(Collected data)

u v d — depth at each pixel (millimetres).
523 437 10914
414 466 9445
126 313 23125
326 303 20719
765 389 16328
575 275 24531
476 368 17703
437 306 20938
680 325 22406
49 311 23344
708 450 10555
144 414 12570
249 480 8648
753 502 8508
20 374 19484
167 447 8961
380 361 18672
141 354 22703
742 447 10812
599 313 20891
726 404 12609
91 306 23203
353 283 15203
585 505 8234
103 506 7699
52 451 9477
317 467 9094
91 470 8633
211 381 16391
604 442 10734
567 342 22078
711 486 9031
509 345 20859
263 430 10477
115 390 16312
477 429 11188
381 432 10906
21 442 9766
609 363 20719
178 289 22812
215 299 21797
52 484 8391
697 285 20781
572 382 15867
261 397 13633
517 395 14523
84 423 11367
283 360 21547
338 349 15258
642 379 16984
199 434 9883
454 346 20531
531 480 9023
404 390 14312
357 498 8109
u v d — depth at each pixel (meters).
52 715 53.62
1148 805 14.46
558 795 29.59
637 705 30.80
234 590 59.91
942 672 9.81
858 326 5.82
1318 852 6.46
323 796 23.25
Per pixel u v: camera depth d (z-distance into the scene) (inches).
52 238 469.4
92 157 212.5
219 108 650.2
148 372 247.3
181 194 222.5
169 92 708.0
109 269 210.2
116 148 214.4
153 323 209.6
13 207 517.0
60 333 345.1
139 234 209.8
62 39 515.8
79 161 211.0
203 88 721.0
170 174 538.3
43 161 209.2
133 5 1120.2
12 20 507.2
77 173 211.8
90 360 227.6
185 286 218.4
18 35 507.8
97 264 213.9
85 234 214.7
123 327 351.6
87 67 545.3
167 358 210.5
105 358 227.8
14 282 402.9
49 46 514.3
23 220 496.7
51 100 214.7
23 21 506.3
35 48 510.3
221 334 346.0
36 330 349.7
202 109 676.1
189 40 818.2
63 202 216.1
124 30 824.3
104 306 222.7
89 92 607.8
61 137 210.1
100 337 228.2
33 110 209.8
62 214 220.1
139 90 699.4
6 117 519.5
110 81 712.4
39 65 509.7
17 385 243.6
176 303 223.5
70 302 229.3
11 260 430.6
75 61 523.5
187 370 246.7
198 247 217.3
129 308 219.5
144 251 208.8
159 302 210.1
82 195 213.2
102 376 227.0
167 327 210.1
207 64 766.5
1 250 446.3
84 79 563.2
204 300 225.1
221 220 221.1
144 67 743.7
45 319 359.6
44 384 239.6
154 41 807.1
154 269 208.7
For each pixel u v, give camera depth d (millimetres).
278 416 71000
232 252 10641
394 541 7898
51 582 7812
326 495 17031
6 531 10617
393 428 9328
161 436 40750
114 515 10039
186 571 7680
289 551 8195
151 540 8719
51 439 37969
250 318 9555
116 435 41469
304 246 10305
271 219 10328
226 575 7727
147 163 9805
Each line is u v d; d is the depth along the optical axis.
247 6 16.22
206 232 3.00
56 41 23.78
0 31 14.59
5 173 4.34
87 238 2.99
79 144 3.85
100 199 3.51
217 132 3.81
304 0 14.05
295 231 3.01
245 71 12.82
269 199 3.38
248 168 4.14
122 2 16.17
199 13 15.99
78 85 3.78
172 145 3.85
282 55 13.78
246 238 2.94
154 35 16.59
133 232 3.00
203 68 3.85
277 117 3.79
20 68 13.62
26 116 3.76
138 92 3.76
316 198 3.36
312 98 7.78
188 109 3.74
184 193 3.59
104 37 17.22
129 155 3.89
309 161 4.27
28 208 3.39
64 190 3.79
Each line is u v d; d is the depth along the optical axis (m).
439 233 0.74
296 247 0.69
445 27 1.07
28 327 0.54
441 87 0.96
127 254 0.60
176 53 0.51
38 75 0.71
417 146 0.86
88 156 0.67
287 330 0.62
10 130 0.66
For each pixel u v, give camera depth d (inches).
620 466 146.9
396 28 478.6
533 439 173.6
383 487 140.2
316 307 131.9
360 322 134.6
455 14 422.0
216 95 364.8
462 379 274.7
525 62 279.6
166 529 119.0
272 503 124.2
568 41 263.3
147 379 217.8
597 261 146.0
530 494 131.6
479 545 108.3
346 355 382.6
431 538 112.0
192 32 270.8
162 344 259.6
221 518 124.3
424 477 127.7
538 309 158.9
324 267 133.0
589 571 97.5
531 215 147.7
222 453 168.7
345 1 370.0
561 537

> **Work to complete**: Give the number of lines in the entries above that include the word "optical", and nothing more.

> **Task output**: 2